I am so lucky that my buddy Svein Nordahl has given me permission to publish some of his photos from Iceland on my blog. Which ones are his is stated on the photos. You can find more of his photos on: Svein Nordahl – Home in the Arctic
As already established in this post from Þingvellir, Iceland has extensive volcanic and geothermal activity. Half of this land area consists of a mountainous lava desert and other wasteland. The highest elevation is 2,110 m (6,923 ft.) above sea level.
Only 1 per cent of the land is cultivated, and 20 per cent is used for grazing. The forest that I mentioned in Þingvellir post, has been lost along with most all of the woodland that previously covered between 30 and 40 per cent of the island.
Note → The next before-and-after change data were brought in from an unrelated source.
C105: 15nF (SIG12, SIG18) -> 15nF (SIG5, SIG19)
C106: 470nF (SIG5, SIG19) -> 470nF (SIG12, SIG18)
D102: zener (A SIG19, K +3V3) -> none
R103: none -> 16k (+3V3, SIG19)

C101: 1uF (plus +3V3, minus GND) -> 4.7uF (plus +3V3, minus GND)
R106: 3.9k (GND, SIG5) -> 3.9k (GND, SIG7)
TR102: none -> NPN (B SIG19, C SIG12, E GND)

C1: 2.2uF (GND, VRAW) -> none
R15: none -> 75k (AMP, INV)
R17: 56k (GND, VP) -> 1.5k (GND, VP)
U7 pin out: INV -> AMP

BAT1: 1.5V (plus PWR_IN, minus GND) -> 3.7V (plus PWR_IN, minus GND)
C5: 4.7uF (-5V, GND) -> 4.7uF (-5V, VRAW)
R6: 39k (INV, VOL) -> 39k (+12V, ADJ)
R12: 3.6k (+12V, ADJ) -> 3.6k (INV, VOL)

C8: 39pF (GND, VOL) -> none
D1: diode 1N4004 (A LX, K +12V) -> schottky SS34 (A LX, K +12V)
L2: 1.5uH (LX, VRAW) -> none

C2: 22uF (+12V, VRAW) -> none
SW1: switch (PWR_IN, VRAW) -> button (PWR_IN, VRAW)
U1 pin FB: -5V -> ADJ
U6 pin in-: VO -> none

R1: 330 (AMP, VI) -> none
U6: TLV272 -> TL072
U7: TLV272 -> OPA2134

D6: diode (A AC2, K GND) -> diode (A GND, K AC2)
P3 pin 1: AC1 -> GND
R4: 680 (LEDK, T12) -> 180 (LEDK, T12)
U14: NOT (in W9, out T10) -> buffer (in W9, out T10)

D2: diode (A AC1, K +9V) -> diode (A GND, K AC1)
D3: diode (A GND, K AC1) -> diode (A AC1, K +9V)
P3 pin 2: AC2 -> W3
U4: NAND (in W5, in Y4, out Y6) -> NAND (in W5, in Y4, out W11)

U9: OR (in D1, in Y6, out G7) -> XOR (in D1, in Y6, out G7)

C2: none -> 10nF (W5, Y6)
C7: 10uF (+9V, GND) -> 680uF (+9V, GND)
Around 10 per cent of the total land area is covered by glaciers, the four largest being:
- Vatnajökull (7764 km²)
- Langjökull (868 km²)
- Hofsjökull (827 km²)
- Mýrdalsjökull (542 km²)
We visited from way further north, from the real Arctic, and seeing the glaciers were not a priority at all. However, if you travel to Iceland from glacier-less parts of the world – then experiencing said glaciers comes highly recommended.
Iceland’s climate is rather “blah”. Due to the Gulf Stream passing by, the climate is characterized by damp, cool summers – and relatively mild, but windy winters. Just… “blah”! Reykjavik, the capital, averages of 12 °C (53.6 °F) in July and 1 °C (34 °F) in January. The weather is notoriously variable – all year around.
In the wintertime, the aurora borealis is often visible at night, but midnight sun can only be seen on the island Grimsey off the north coast – as it is the only part of Iceland that is north of the Polar Circle. You do get very light summer nights in the rest of the country though, even though the sun does set briefly.
Now, this landscape and rapidly changing weather conditions are not without dangers, and I believe that some of the folklore has its origin from busy parents trying to scare their kids from getting themselves into harm’s way. Other legends are explanatory – they give a reason why, for instance, the Golden Falls are – well – golden. Sometimes legends are pure incentives, as you do this – the elves will reward you, and so forth.
The Icelanders call the elves, fairies and gnomes Huldufólk, which translates to “hidden people”. The belief in the Huldufólk is so strong that building projects are sometimes altered to prevent damaging the rocks where the Huldufólk is believed to live. Also, please refrain from throwing stones in Iceland, to eliminate the possibility of accidentally hitting the Huldufólk in the head. That would piss them off to no end!
According to the folklore, the Huldufólk is everywhere, so tread carefully as they are easily offended, and can retaliate with all kinds of mischief. They also dislike crosses, churches and electricity. (A thoughtfully placed candle on New Year’s Eve to help them find their way when they move, is highly appreciated, though.)
On Midsummer Night, folklore states that if you sit at a crossroads, elves will attempt to seduce you with food and gifts; there are grave consequences for being seduced by their offers, but great rewards for resisting.
Like in Norway, it is customary in Iceland to clean the house before Christmas, and to leave food for the Huldufólk on Christmas Eve.
There is great likeness between Icelandic and Norwegian folklore, which does not surprise me at all; we are from the same origin. I was, however, surprised to learn that many Icelanders actually believe in the existence of Huldufólk. It is very much so a part of their culture and every Icelander has a grandmother who used to dance and play with the Huldufólk as a child.
Come to think of it, isn’t it better to believe in the Huldufólk then an invisible and judgmental god who demands a tithe of everything you own? The Huldufólk just wants to be left in peace, and to be treated to a nice meal once a year!